A 3ª turma do STJ entendeu que houve falhas na fabricação e no controle dos produtos por parte do laboratório.

Após a leitura do voto-vista do ministro Moura Ribeiro, acompanhando a divergência, a 3ª turma do STJ, por 3×2, conheceu em parte do recurso especial e retirou a responsabilidade de um hospital por aplicar soro contaminado de laboratório, em 1997.

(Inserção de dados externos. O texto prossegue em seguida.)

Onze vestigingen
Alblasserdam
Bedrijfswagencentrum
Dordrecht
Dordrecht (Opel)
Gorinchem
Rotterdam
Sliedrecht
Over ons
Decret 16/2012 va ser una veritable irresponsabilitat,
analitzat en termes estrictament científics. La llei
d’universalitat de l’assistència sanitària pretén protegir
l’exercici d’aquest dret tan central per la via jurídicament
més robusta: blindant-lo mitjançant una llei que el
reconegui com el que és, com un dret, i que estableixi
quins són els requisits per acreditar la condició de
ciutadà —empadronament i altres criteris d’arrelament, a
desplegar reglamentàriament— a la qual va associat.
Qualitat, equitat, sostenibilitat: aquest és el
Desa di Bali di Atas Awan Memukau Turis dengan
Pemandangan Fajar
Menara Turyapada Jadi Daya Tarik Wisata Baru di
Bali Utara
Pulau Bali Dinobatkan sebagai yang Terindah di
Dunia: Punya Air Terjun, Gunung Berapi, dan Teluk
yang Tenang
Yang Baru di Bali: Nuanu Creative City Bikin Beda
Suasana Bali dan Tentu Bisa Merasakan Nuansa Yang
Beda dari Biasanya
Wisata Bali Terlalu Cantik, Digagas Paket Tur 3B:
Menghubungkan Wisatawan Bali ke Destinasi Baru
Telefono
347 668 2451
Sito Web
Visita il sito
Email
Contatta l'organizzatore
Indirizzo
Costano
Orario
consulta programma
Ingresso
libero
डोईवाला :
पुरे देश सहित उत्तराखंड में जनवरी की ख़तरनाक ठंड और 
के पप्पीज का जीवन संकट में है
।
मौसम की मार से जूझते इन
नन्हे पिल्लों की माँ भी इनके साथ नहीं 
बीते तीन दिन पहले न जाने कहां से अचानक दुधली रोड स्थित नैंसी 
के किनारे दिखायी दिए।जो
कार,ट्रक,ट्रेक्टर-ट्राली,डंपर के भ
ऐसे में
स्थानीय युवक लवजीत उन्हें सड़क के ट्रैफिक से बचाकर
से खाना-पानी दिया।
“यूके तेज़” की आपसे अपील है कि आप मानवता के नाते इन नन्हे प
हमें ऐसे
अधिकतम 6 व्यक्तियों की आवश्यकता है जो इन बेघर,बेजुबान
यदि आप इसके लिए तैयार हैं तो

A ação foi ajuizada por diversos pacientes que sofreram sequelas após a administração do soro contaminado. Foram constatados 82 casos de problemas de saúde ou óbitos decorrentes da administração do produto em quatro hospitais do Recife/PE.

Em laudo emitido à época pelo Instituto Nacional de Controle de Qualidade em Saúde, da Fundação Oswaldo Cruz (Fiocruz) foi constatado que o lote do soro apresentava “traços contaminantes”, além de uma “provável associação entre a presença dos compostos e a ocorrência de agregação ‘in vitro’, compatível com os sintomas clínicos apresentados”.

Os ministros  Moura Ribeiro e Bellize acompanharam o voto vencedor da relatora, ministra Nancy Andrighi, entendendo que no acórdão consta o fato da perícia constatar a presença de falhas na fabricação e controle dos produtos pelo laboratório; assim, deu provimento para excluir a responsabilidade do hospital no acidente com o soro contaminado.

O produto era aprovado pelo Ministério da Saúde, e foram respeitados o prazo de validade e sua forma de armazenamento, excluindo a responsabilidade solidária do hospital com o laboratório, diferente do que havia concluído o TJ/PE em julgamento anterior“, assevera o causídico patrocinador da defesa.